» REQUIRED WORK: Transcribe the entries exactly as each line appears.

» INPUT FOR THIS TASK:
----
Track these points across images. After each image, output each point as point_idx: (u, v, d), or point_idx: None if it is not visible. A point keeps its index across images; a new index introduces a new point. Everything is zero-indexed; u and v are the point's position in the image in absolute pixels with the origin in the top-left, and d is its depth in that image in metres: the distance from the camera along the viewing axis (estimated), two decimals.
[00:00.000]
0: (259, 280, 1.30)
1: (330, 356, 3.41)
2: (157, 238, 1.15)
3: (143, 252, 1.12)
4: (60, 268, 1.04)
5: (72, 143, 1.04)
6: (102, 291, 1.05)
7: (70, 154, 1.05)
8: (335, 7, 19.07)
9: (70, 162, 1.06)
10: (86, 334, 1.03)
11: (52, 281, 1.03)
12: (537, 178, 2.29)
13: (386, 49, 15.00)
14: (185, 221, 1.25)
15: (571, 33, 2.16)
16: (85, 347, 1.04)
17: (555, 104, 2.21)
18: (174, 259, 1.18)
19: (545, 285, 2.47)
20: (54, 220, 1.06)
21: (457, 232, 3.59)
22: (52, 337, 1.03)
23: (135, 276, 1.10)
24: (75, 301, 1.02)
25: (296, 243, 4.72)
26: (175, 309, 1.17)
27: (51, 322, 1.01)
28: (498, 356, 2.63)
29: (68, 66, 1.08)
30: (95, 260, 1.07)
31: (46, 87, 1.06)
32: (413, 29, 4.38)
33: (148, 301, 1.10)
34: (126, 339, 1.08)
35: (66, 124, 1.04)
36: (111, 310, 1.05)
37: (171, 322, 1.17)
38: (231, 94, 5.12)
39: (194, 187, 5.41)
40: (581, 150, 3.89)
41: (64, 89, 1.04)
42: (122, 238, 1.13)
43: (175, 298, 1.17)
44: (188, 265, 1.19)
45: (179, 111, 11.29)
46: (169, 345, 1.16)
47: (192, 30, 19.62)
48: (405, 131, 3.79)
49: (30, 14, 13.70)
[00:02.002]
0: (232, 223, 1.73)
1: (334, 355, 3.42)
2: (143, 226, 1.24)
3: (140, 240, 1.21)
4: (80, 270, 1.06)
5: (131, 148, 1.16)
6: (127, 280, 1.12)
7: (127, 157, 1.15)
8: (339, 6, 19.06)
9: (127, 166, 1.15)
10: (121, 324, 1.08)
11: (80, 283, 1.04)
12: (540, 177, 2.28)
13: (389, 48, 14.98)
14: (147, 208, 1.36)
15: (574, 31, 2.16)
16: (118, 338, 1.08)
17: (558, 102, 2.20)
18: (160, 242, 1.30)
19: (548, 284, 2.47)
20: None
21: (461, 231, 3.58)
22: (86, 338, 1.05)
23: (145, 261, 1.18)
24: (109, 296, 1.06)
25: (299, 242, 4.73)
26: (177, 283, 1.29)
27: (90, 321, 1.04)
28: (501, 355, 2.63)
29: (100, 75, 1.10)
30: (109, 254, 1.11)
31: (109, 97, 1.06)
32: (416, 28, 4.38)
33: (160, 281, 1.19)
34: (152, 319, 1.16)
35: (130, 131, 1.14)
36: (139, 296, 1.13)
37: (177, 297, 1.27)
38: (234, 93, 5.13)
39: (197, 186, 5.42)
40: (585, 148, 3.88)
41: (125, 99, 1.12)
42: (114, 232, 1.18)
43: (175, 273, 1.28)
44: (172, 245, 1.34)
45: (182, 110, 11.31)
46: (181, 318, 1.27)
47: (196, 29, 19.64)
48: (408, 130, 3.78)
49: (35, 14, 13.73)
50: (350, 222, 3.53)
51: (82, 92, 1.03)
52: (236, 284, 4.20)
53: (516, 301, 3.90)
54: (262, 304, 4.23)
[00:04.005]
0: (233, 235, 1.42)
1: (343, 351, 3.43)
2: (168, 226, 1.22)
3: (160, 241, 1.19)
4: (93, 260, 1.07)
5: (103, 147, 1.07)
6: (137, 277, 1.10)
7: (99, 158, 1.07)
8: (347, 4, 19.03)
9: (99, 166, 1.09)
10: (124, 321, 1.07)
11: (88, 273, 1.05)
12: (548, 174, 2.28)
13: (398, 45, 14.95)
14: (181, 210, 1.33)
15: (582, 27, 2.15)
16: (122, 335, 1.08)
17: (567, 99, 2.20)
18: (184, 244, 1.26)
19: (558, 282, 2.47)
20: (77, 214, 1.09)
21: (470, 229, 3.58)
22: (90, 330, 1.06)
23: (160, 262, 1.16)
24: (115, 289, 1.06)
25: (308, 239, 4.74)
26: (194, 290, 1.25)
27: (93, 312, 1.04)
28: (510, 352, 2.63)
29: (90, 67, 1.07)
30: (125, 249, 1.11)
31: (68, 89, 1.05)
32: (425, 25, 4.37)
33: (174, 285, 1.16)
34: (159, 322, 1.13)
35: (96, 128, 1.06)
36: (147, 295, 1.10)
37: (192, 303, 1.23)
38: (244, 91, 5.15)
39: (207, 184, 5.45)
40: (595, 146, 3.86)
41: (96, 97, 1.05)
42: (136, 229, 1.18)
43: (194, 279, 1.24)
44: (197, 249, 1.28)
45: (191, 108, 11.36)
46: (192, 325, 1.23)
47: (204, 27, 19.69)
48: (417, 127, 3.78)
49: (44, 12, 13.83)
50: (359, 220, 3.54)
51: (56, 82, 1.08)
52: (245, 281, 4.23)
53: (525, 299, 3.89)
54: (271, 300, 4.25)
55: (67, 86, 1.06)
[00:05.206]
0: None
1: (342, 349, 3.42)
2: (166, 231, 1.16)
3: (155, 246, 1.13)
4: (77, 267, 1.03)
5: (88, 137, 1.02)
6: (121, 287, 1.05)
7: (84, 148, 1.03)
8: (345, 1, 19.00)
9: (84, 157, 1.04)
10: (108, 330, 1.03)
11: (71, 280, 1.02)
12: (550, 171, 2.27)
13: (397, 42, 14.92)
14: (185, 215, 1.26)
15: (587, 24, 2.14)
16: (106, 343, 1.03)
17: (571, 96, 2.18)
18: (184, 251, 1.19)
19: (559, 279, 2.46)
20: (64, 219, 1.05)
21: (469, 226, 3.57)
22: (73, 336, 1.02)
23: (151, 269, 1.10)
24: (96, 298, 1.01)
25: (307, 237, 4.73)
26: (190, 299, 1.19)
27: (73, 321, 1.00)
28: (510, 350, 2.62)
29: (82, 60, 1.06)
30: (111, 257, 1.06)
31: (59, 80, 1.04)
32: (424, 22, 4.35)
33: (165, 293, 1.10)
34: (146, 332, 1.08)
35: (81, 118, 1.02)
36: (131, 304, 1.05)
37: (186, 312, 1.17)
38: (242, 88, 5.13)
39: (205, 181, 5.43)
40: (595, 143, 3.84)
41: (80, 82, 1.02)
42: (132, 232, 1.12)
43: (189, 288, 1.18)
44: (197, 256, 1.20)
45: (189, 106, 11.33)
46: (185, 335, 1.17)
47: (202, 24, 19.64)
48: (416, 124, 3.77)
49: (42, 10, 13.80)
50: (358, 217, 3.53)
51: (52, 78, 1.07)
----
» ANSWER BELOW:
Track these points across images. After each image, output each point as point_idx: (u, v, d), or point_idx: None if it is not visible. A point keeps its index across images; a new index introduces a new point. Everything is zero-indexed; u and v are the point's position in the image in absolute pixels with the origin in the top-left, and d is its depth in that image in metres: the distance from the camera along the viewing axis (estimated), two decimals.
[00:00.000]
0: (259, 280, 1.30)
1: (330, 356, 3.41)
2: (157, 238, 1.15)
3: (143, 252, 1.12)
4: (60, 268, 1.04)
5: (72, 143, 1.04)
6: (102, 291, 1.05)
7: (70, 154, 1.05)
8: (335, 7, 19.07)
9: (70, 162, 1.06)
10: (86, 334, 1.03)
11: (52, 281, 1.03)
12: (537, 178, 2.29)
13: (386, 49, 15.00)
14: (185, 221, 1.25)
15: (571, 33, 2.16)
16: (85, 347, 1.04)
17: (555, 104, 2.21)
18: (174, 259, 1.18)
19: (545, 285, 2.47)
20: (54, 220, 1.06)
21: (457, 232, 3.59)
22: (52, 337, 1.03)
23: (135, 276, 1.10)
24: (75, 301, 1.02)
25: (296, 243, 4.72)
26: (175, 309, 1.17)
27: (51, 322, 1.01)
28: (498, 356, 2.63)
29: (68, 66, 1.08)
30: (95, 260, 1.07)
31: (46, 87, 1.06)
32: (413, 29, 4.38)
33: (148, 301, 1.10)
34: (126, 339, 1.08)
35: (66, 124, 1.04)
36: (111, 310, 1.05)
37: (171, 322, 1.17)
38: (231, 94, 5.12)
39: (194, 187, 5.41)
40: (581, 150, 3.89)
41: (64, 89, 1.04)
42: (122, 238, 1.13)
43: (175, 298, 1.17)
44: (188, 265, 1.19)
45: (179, 111, 11.29)
46: (169, 345, 1.16)
47: (192, 30, 19.62)
48: (405, 131, 3.79)
49: (30, 14, 13.70)
[00:02.002]
0: (232, 223, 1.73)
1: (334, 355, 3.42)
2: (143, 226, 1.24)
3: (140, 240, 1.21)
4: (80, 270, 1.06)
5: (131, 148, 1.16)
6: (127, 280, 1.12)
7: (127, 157, 1.15)
8: (339, 6, 19.06)
9: (127, 166, 1.15)
10: (121, 324, 1.08)
11: (80, 283, 1.04)
12: (540, 177, 2.28)
13: (389, 48, 14.98)
14: (147, 208, 1.36)
15: (574, 31, 2.16)
16: (118, 338, 1.08)
17: (558, 102, 2.20)
18: (160, 242, 1.30)
19: (548, 284, 2.47)
20: None
21: (461, 231, 3.58)
22: (86, 338, 1.05)
23: (145, 261, 1.18)
24: (109, 296, 1.06)
25: (299, 242, 4.73)
26: (177, 283, 1.29)
27: (90, 321, 1.04)
28: (501, 355, 2.63)
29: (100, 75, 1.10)
30: (109, 254, 1.11)
31: (109, 97, 1.06)
32: (416, 28, 4.38)
33: (160, 281, 1.19)
34: (152, 319, 1.16)
35: (130, 131, 1.14)
36: (139, 296, 1.13)
37: (177, 297, 1.27)
38: (234, 93, 5.13)
39: (197, 186, 5.42)
40: (585, 148, 3.88)
41: (125, 99, 1.12)
42: (114, 232, 1.18)
43: (175, 273, 1.28)
44: (172, 245, 1.34)
45: (182, 110, 11.31)
46: (181, 318, 1.27)
47: (196, 29, 19.64)
48: (408, 130, 3.78)
49: (35, 14, 13.73)
50: (350, 222, 3.53)
51: (82, 92, 1.03)
52: (236, 284, 4.20)
53: (516, 301, 3.90)
54: (262, 304, 4.23)
[00:04.005]
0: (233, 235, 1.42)
1: (343, 351, 3.43)
2: (168, 226, 1.22)
3: (160, 241, 1.19)
4: (93, 260, 1.07)
5: (103, 147, 1.07)
6: (137, 277, 1.10)
7: (99, 158, 1.07)
8: (347, 4, 19.03)
9: (99, 166, 1.09)
10: (124, 321, 1.07)
11: (88, 273, 1.05)
12: (548, 174, 2.28)
13: (398, 45, 14.95)
14: (181, 210, 1.33)
15: (582, 27, 2.15)
16: (122, 335, 1.08)
17: (567, 99, 2.20)
18: (184, 244, 1.26)
19: (558, 282, 2.47)
20: (77, 214, 1.09)
21: (470, 229, 3.58)
22: (90, 330, 1.06)
23: (160, 262, 1.16)
24: (115, 289, 1.06)
25: (308, 239, 4.74)
26: (194, 290, 1.25)
27: (93, 312, 1.04)
28: (510, 352, 2.63)
29: (90, 67, 1.07)
30: (125, 249, 1.11)
31: (68, 89, 1.05)
32: (425, 25, 4.37)
33: (174, 285, 1.16)
34: (159, 322, 1.13)
35: (96, 128, 1.06)
36: (147, 295, 1.10)
37: (192, 303, 1.23)
38: (244, 91, 5.15)
39: (207, 184, 5.45)
40: (595, 146, 3.86)
41: (96, 97, 1.05)
42: (136, 229, 1.18)
43: (194, 279, 1.24)
44: (197, 249, 1.28)
45: (191, 108, 11.36)
46: (192, 325, 1.23)
47: (204, 27, 19.69)
48: (417, 127, 3.78)
49: (44, 12, 13.83)
50: (359, 220, 3.54)
51: (56, 82, 1.08)
52: (245, 281, 4.23)
53: (525, 299, 3.89)
54: (271, 300, 4.25)
55: (67, 86, 1.06)
[00:05.206]
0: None
1: (342, 349, 3.42)
2: (166, 231, 1.16)
3: (155, 246, 1.13)
4: (77, 267, 1.03)
5: (88, 137, 1.02)
6: (121, 287, 1.05)
7: (84, 148, 1.03)
8: (345, 1, 19.00)
9: (84, 157, 1.04)
10: (108, 330, 1.03)
11: (71, 280, 1.02)
12: (550, 171, 2.27)
13: (397, 42, 14.92)
14: (185, 215, 1.26)
15: (587, 24, 2.14)
16: (106, 343, 1.03)
17: (571, 96, 2.18)
18: (184, 251, 1.19)
19: (559, 279, 2.46)
20: (64, 219, 1.05)
21: (469, 226, 3.57)
22: (73, 336, 1.02)
23: (151, 269, 1.10)
24: (96, 298, 1.01)
25: (307, 237, 4.73)
26: (190, 299, 1.19)
27: (73, 321, 1.00)
28: (510, 350, 2.62)
29: (82, 60, 1.06)
30: (111, 257, 1.06)
31: (59, 80, 1.04)
32: (424, 22, 4.35)
33: (165, 293, 1.10)
34: (146, 332, 1.08)
35: (81, 118, 1.02)
36: (131, 304, 1.05)
37: (186, 312, 1.17)
38: (242, 88, 5.13)
39: (205, 181, 5.43)
40: (595, 143, 3.84)
41: (80, 82, 1.02)
42: (132, 232, 1.12)
43: (189, 288, 1.18)
44: (197, 256, 1.20)
45: (189, 106, 11.33)
46: (185, 335, 1.17)
47: (202, 24, 19.64)
48: (416, 124, 3.77)
49: (42, 10, 13.80)
50: (358, 217, 3.53)
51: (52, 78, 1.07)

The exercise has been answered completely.